Page-level text extractions

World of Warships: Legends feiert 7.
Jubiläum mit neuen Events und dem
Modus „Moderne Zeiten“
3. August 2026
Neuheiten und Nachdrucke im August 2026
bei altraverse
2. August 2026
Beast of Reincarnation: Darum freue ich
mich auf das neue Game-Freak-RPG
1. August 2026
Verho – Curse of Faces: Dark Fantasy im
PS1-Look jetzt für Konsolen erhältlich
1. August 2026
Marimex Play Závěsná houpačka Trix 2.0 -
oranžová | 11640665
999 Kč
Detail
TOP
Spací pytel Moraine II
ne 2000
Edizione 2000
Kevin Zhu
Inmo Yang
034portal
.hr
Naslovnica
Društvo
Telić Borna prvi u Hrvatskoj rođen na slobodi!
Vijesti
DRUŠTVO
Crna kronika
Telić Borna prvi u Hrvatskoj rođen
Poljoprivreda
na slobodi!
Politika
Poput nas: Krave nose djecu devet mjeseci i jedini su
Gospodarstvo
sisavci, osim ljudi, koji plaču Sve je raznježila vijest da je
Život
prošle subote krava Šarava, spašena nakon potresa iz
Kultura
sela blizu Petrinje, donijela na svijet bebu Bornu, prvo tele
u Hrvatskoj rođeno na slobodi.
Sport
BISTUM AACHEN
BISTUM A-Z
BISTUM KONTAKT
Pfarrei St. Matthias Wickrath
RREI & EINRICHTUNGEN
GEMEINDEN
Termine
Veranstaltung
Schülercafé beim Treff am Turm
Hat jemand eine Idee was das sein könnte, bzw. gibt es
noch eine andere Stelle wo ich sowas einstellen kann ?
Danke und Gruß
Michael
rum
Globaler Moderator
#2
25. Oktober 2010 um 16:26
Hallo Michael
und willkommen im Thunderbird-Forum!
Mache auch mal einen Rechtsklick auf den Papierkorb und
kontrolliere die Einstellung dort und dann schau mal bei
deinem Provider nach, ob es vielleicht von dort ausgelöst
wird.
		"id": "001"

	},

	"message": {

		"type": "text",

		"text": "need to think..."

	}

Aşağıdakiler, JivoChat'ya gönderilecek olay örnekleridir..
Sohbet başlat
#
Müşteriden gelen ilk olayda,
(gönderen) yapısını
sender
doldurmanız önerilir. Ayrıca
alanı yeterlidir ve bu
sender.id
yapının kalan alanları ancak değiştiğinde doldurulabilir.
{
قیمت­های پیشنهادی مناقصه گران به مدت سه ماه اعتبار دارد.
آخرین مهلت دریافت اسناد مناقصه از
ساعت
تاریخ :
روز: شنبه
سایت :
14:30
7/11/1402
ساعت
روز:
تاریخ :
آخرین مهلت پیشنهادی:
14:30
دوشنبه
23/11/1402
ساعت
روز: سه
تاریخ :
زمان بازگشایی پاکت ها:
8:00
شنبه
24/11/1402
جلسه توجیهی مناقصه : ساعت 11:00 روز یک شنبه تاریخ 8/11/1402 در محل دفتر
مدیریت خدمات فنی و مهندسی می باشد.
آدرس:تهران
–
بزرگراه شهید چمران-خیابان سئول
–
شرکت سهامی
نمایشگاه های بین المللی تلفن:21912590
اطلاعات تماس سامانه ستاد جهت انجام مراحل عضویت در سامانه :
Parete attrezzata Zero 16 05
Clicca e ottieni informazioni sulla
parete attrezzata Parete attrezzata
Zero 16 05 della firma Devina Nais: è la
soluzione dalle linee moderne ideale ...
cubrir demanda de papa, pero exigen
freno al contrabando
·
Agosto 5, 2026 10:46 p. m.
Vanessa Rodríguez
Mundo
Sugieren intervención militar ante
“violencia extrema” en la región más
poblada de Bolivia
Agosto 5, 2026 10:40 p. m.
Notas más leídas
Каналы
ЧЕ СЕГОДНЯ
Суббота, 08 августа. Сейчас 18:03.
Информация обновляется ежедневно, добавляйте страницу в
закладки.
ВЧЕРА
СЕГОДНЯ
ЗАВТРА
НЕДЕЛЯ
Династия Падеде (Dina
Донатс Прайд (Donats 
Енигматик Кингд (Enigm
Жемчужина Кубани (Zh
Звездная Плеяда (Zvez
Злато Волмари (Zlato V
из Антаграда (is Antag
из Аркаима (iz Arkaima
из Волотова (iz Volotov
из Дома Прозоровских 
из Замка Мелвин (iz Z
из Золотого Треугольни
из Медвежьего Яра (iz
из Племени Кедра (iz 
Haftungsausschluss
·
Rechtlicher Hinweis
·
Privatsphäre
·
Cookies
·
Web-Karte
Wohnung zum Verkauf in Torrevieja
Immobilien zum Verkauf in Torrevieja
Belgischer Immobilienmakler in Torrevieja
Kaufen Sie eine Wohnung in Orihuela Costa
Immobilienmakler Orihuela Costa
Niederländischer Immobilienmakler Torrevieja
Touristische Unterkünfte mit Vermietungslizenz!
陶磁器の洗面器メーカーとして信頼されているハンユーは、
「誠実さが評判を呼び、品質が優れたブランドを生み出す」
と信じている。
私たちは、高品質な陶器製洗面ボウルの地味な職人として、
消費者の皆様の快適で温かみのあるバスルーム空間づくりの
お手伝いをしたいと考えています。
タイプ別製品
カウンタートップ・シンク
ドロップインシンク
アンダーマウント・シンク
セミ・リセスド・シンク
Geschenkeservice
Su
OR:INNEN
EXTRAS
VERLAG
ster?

### PROBLEM REQUIREMENTS
Working from the records above, find how many lines contain the string "Parete" and answer with the bare number.

### RESPONSE TO THIS TASK
2